━━ Records
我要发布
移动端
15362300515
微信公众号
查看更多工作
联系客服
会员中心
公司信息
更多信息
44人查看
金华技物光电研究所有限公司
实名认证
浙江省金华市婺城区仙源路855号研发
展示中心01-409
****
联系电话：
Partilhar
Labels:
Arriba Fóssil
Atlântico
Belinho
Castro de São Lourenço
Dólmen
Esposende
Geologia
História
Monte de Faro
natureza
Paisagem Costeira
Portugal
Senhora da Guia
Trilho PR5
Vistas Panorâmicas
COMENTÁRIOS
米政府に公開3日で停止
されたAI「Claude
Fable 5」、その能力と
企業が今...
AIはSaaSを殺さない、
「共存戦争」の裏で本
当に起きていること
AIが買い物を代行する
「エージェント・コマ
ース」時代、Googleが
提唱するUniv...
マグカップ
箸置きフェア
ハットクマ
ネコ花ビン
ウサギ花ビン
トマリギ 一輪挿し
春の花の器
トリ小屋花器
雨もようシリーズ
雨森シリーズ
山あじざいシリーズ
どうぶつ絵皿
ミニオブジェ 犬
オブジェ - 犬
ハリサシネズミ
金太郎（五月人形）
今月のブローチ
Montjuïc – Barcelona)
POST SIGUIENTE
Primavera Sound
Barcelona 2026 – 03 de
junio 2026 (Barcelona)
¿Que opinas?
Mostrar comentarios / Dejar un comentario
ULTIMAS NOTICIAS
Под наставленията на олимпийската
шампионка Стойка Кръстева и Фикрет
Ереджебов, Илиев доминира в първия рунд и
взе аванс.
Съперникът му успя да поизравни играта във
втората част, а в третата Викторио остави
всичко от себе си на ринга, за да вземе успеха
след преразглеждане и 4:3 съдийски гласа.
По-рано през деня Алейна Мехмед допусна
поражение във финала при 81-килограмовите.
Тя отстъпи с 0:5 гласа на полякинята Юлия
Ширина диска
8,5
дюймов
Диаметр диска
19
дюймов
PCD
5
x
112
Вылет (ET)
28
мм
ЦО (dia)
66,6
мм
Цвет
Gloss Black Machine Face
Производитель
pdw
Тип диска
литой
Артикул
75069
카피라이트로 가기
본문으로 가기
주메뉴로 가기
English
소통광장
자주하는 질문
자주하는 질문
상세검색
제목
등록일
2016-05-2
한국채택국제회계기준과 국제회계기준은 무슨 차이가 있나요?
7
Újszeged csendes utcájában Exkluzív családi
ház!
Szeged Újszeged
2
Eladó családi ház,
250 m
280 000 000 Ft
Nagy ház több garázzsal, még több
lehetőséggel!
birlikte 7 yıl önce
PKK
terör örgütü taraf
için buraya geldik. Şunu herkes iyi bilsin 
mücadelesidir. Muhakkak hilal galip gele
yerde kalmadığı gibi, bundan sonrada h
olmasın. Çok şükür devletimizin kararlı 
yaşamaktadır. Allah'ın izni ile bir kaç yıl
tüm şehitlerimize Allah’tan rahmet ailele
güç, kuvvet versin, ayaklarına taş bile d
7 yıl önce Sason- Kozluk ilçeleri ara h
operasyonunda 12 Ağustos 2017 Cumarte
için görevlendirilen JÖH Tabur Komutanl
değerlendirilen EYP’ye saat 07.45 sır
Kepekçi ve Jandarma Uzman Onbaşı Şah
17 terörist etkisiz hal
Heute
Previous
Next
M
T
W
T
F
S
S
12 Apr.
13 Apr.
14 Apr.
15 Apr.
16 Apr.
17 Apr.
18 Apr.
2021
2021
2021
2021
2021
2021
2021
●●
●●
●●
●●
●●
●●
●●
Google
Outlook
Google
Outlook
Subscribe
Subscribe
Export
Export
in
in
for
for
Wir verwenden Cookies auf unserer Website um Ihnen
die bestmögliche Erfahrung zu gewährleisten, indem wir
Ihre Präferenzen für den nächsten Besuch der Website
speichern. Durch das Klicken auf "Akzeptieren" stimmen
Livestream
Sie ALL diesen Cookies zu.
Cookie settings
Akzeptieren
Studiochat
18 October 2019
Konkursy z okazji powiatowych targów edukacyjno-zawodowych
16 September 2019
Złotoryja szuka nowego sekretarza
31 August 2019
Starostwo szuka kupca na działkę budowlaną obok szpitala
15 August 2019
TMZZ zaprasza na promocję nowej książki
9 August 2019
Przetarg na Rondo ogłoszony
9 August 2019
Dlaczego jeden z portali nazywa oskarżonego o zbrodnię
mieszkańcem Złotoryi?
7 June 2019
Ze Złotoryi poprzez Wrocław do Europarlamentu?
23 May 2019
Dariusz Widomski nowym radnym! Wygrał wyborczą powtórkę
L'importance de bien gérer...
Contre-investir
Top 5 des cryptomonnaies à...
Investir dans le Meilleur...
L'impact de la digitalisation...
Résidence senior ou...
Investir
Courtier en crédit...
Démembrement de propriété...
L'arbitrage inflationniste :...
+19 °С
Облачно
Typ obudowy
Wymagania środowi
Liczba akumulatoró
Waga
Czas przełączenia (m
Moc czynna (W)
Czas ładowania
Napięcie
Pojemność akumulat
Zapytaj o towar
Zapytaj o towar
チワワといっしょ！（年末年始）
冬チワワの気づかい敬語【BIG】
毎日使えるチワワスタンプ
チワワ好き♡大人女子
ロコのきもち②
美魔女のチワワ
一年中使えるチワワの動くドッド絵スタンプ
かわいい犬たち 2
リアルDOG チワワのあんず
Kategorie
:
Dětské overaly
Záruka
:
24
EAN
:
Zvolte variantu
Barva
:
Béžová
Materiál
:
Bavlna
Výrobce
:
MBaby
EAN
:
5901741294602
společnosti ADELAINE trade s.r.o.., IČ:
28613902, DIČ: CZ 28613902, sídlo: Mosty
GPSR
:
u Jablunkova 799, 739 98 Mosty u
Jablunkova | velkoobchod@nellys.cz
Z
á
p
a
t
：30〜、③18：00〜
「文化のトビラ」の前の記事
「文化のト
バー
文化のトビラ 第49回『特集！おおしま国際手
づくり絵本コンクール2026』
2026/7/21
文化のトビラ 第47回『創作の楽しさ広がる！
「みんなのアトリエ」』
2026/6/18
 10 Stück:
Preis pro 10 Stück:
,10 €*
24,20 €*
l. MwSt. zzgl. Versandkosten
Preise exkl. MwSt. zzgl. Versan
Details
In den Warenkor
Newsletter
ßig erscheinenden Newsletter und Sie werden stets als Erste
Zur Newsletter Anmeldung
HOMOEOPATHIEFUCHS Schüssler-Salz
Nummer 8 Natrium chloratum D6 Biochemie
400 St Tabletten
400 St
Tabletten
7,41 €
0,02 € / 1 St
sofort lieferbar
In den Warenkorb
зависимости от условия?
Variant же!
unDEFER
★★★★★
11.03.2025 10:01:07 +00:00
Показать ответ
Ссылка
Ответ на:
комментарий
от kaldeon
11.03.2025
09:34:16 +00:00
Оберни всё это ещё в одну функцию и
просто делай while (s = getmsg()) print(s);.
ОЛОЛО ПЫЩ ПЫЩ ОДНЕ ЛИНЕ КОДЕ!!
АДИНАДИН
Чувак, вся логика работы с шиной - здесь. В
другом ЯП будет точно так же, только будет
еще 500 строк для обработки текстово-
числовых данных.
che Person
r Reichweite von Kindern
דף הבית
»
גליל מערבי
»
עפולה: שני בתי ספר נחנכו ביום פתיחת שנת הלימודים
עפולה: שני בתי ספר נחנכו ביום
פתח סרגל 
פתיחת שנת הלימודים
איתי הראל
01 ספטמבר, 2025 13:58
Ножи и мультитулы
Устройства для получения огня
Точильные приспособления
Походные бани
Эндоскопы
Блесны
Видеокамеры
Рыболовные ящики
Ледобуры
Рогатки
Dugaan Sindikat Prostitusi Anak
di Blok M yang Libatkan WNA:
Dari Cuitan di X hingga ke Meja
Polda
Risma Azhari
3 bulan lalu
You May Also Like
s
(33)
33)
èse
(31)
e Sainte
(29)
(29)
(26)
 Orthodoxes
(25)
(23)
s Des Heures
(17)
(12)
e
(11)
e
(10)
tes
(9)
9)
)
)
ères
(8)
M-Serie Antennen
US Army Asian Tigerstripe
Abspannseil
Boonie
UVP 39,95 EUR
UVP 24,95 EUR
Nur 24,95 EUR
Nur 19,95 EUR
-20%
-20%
━━━━
What you should do: Reproduce the records starting at their first line and ending at the line containing "Производитель", both included, substituting "mm" for every occurrence of "мм" and leaving all else unchanged.

Final answer:
我要发布
移动端
15362300515
微信公众号
查看更多工作
联系客服
会员中心
公司信息
更多信息
44人查看
金华技物光电研究所有限公司
实名认证
浙江省金华市婺城区仙源路855号研发
展示中心01-409
****
联系电话：
Partilhar
Labels:
Arriba Fóssil
Atlântico
Belinho
Castro de São Lourenço
Dólmen
Esposende
Geologia
História
Monte de Faro
natureza
Paisagem Costeira
Portugal
Senhora da Guia
Trilho PR5
Vistas Panorâmicas
COMENTÁRIOS
米政府に公開3日で停止
されたAI「Claude
Fable 5」、その能力と
企業が今...
AIはSaaSを殺さない、
「共存戦争」の裏で本
当に起きていること
AIが買い物を代行する
「エージェント・コマ
ース」時代、Googleが
提唱するUniv...
マグカップ
箸置きフェア
ハットクマ
ネコ花ビン
ウサギ花ビン
トマリギ 一輪挿し
春の花の器
トリ小屋花器
雨もようシリーズ
雨森シリーズ
山あじざいシリーズ
どうぶつ絵皿
ミニオブジェ 犬
オブジェ - 犬
ハリサシネズミ
金太郎（五月人形）
今月のブローチ
Montjuïc – Barcelona)
POST SIGUIENTE
Primavera Sound
Barcelona 2026 – 03 de
junio 2026 (Barcelona)
¿Que opinas?
Mostrar comentarios / Dejar un comentario
ULTIMAS NOTICIAS
Под наставленията на олимпийската
шампионка Стойка Кръстева и Фикрет
Ереджебов, Илиев доминира в първия рунд и
взе аванс.
Съперникът му успя да поизравни играта във
втората част, а в третата Викторио остави
всичко от себе си на ринга, за да вземе успеха
след преразглеждане и 4:3 съдийски гласа.
По-рано през деня Алейна Мехмед допусна
поражение във финала при 81-килограмовите.
Тя отстъпи с 0:5 гласа на полякинята Юлия
Ширина диска
8,5
дюймов
Диаметр диска
19
дюймов
PCD
5
x
112
Вылет (ET)
28
mm
ЦО (dia)
66,6
mm
Цвет
Gloss Black Machine Face
Производитель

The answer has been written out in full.